主日礼拝

あなたはキリストの手紙

「あなたはキリストの手紙」  伝道師 岩住賢

・ 旧約聖書:エレミヤ書 第31章31-34節
・ 新約聖書:コリントの信徒への手紙二 第3章1-3節  
・ 讃美歌:464、516、540

パウロは、コリントの教会の人々に、たくさんの手紙を書き送りました。このコリントの信徒への手紙二もその手紙の一つです。手紙というのは、会うことができない人に対して、何か伝えたいことを伝達するための手段です。その手紙の差出人にとって、その手紙の送り相手は、大抵特別な関係のものです。特段関係していない人には、手紙を出すということはありません。わたしたちは、遠距離になればなるほど、その人との繋がりを意識するものです。またわたしたちは今まで顔を合わせることのできていた人と、会うことができなくなると、その時に孤独を感じます。先週一週間わたしは、妻が実家に帰ったために、大変な孤独を感じました。そして、手紙を出すということはしなかったのですが、普段よりもメールのやり取りが増え、また電話をする回数も増えていました。このように、わたしたちは会うことができなくなってしまった特別な関係のものとの繋がりを保持するために、わたしたちは手紙、もしくはその他の媒体を用いてコミュニケーションをとります。それは、わたしたちが、孤独を恐れ、繋がりを求めているためでしょう。

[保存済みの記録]
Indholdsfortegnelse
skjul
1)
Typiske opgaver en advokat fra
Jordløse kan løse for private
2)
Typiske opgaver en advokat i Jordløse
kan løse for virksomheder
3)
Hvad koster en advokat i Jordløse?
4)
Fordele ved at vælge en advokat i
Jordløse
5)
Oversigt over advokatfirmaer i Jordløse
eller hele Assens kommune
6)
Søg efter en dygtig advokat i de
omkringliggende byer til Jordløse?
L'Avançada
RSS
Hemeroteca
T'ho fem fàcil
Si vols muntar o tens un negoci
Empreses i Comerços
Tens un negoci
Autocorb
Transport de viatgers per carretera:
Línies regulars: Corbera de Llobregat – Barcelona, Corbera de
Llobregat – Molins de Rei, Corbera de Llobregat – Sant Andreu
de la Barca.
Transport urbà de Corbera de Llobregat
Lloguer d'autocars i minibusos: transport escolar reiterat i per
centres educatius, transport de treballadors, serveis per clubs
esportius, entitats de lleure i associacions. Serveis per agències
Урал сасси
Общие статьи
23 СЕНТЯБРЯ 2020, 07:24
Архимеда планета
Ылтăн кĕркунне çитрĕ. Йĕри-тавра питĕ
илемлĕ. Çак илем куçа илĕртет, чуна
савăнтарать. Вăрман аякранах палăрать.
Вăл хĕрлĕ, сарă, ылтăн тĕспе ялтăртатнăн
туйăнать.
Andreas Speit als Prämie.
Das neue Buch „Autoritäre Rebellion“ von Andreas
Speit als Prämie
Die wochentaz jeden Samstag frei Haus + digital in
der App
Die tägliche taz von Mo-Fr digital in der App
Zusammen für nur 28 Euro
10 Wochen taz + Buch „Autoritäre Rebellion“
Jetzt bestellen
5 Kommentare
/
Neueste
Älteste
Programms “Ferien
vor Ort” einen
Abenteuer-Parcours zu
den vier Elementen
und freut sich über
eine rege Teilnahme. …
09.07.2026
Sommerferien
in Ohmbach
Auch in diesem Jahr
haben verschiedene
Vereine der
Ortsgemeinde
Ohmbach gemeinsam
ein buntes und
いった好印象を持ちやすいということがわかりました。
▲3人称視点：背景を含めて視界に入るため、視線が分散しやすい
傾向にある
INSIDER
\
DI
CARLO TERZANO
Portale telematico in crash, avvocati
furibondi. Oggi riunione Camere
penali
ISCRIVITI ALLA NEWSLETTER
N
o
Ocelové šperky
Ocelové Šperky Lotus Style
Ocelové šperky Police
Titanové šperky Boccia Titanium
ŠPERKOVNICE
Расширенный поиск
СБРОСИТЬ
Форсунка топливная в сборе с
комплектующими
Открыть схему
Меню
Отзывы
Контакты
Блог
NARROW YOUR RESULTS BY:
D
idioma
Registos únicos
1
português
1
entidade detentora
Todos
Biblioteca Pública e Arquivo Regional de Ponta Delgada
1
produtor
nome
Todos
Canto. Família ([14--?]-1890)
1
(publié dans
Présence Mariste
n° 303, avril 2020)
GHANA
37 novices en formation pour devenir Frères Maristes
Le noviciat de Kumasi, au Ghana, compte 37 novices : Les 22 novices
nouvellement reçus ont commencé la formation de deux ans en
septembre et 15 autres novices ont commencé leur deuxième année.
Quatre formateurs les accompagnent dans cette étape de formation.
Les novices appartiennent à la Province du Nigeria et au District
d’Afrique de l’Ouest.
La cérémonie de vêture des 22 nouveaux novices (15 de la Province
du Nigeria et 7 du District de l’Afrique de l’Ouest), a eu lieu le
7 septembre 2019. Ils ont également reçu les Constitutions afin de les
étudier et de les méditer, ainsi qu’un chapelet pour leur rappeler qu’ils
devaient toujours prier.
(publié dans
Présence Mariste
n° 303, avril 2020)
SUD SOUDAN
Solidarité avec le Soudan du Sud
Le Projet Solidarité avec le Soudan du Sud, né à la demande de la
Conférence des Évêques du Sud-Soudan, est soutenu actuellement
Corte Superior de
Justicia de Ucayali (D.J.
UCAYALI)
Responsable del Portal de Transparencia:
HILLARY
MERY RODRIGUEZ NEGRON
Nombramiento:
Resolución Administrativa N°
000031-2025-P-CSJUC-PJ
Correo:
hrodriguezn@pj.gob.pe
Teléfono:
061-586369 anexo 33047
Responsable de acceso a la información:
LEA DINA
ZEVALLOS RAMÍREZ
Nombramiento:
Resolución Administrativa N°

課題
この説教で読まれる新約聖書の箇所はどこですか？

解答
コリントの信徒への手紙二 第3章1-3節です。